Laravel5.2 will add Web middleware to routing by default. How to disable it?
web contains sessioncsrftoken. However, session and csrf are not used at all in the asynchronous notifications of Alipay and WeChat. How to disable.
I don’t want to touch the middleware configuration of verifycsrftoken.
ringa_lee2017-05-16 16:54:38
Solved.
appHttpProvidersRouteServiceProvider.php 中 mapRoute 取消强制给加上的web中间件调用。

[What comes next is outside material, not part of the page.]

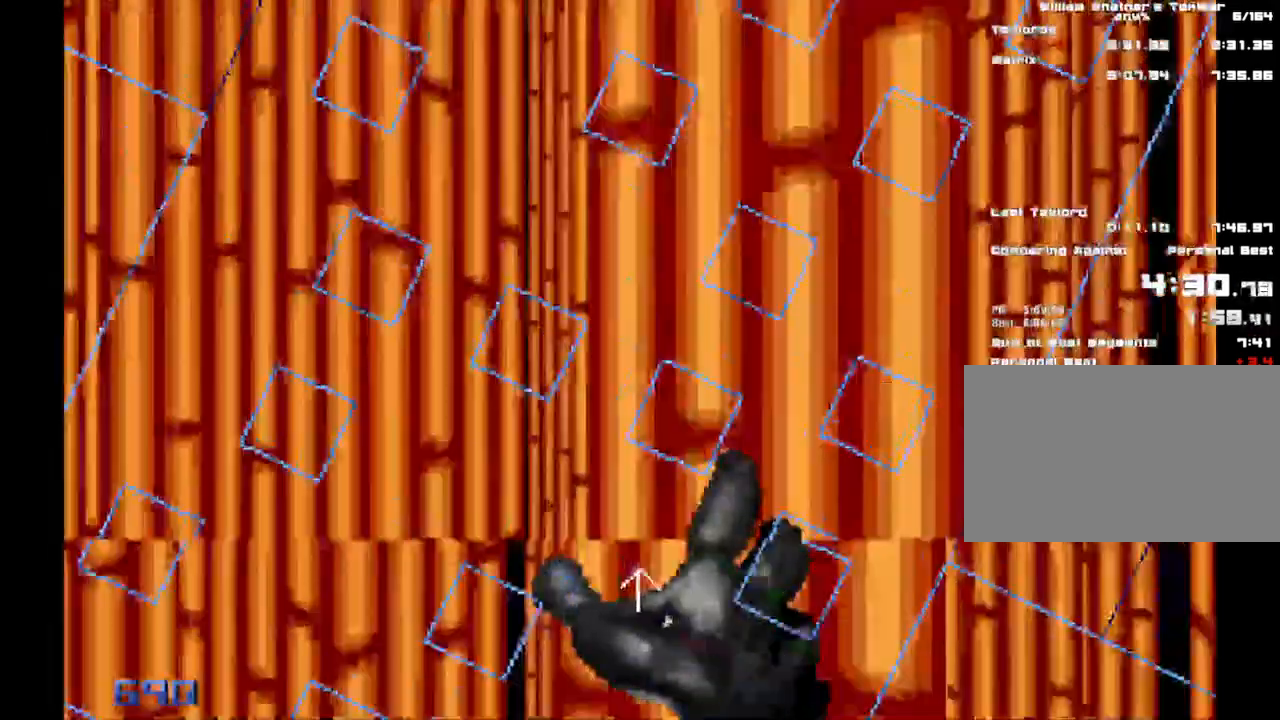
{"keys": ["shift", "space"], "mouse": [], "events": [[200, "w", "up"], [250, "d", "up"], [300, "a", "down"], [433, "a", "up"]]}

自己在自己的路由中需要的时候增加 middleware=>web That’s it
仅有的幸福2017-05-16 16:54:38
Try not to modify itapp/Http/Kernel.php,极不推荐关闭CSRF。
修改app/Http/Middleware/VerifyCsrfToken.php to exclude the specified URL from CSRF verification.
<?php
namespace App\Http\Middleware;
use Illuminate\Foundation\Http\Middleware\VerifyCsrfToken as BaseVerifier;
class VerifyCsrfToken extends BaseVerifier
{
/**
* 指定从 CSRF 验证中排除的URL
*
* @var array
*/
protected $except = [
'testCsrf'
];
}
迷茫2017-05-16 16:54:38
/app/Http/Kernel.php第31行AppHttpMiddlewareVerifyCsrfToken::class,Delete or comment
淡淡烟草味2017-05-16 16:54:38
It would be better if you take your routing out of the web middleware group.